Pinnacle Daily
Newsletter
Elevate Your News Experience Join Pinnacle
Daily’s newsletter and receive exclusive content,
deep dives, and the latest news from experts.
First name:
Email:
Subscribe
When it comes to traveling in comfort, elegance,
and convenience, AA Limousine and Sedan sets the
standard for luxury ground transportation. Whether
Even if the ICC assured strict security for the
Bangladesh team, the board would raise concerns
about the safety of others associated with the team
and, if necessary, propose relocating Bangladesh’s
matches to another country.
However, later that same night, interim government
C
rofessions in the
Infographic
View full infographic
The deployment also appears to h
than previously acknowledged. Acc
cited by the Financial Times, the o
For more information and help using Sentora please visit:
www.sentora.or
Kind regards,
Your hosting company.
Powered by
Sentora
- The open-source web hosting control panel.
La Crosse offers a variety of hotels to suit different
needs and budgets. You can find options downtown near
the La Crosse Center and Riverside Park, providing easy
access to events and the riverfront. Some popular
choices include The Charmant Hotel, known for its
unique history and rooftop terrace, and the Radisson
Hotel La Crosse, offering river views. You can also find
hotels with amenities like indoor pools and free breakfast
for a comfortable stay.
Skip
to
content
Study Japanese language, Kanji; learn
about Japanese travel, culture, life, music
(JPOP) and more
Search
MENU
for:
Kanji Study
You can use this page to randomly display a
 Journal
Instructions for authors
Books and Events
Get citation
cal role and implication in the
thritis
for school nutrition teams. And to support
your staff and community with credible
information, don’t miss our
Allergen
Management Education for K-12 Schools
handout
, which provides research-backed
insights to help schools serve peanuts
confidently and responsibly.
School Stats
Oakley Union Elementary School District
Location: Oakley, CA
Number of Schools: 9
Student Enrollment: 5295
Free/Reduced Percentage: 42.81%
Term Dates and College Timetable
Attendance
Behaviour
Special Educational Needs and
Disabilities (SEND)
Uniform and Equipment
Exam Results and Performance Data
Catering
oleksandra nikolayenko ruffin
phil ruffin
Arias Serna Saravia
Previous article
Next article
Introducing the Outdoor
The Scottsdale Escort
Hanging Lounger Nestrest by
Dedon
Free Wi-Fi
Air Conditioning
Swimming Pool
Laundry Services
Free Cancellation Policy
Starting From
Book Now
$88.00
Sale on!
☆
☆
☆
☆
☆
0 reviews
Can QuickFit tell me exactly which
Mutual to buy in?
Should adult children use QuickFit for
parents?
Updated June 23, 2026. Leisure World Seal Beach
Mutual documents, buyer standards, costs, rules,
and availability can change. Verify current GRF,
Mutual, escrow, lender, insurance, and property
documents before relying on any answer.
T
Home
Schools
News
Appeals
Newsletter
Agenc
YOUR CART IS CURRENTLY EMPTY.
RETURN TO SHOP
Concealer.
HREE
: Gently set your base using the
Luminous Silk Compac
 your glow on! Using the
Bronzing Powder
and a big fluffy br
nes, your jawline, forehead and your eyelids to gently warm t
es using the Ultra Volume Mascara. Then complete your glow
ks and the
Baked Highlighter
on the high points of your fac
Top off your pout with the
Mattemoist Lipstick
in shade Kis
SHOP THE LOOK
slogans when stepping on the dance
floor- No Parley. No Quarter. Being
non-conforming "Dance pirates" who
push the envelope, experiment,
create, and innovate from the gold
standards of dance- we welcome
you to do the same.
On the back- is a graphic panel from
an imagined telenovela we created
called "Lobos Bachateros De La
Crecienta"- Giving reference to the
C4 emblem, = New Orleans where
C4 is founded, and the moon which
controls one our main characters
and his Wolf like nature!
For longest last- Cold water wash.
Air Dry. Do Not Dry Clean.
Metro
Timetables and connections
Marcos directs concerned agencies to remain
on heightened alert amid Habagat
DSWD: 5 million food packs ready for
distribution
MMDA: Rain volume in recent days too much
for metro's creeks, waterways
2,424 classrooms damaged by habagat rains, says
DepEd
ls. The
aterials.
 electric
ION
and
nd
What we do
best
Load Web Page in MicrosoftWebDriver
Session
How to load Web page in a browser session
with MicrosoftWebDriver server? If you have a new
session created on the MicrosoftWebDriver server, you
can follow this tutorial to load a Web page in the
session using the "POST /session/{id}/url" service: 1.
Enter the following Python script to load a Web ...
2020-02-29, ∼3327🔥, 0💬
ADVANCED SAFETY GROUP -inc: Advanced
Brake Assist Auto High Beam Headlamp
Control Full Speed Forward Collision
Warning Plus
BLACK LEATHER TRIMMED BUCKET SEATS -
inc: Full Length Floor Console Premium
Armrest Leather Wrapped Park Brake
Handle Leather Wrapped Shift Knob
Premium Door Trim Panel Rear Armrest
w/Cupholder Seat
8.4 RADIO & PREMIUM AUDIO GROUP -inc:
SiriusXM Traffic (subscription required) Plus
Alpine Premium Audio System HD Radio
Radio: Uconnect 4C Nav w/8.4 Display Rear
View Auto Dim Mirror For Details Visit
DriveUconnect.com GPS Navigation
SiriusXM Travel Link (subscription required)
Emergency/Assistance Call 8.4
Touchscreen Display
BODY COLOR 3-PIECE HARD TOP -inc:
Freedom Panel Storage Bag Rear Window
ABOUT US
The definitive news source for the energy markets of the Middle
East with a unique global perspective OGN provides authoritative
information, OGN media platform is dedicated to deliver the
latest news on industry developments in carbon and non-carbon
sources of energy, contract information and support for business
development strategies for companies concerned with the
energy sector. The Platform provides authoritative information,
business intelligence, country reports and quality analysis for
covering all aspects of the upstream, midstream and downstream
- - - -
→ ABOUT THIS TASK
Among the lines above, which hold the word "Auto"? Report each one.

→ TASK RESPONSE
Brake Assist Auto High Beam Headlamp
View Auto Dim Mirror For Details Visit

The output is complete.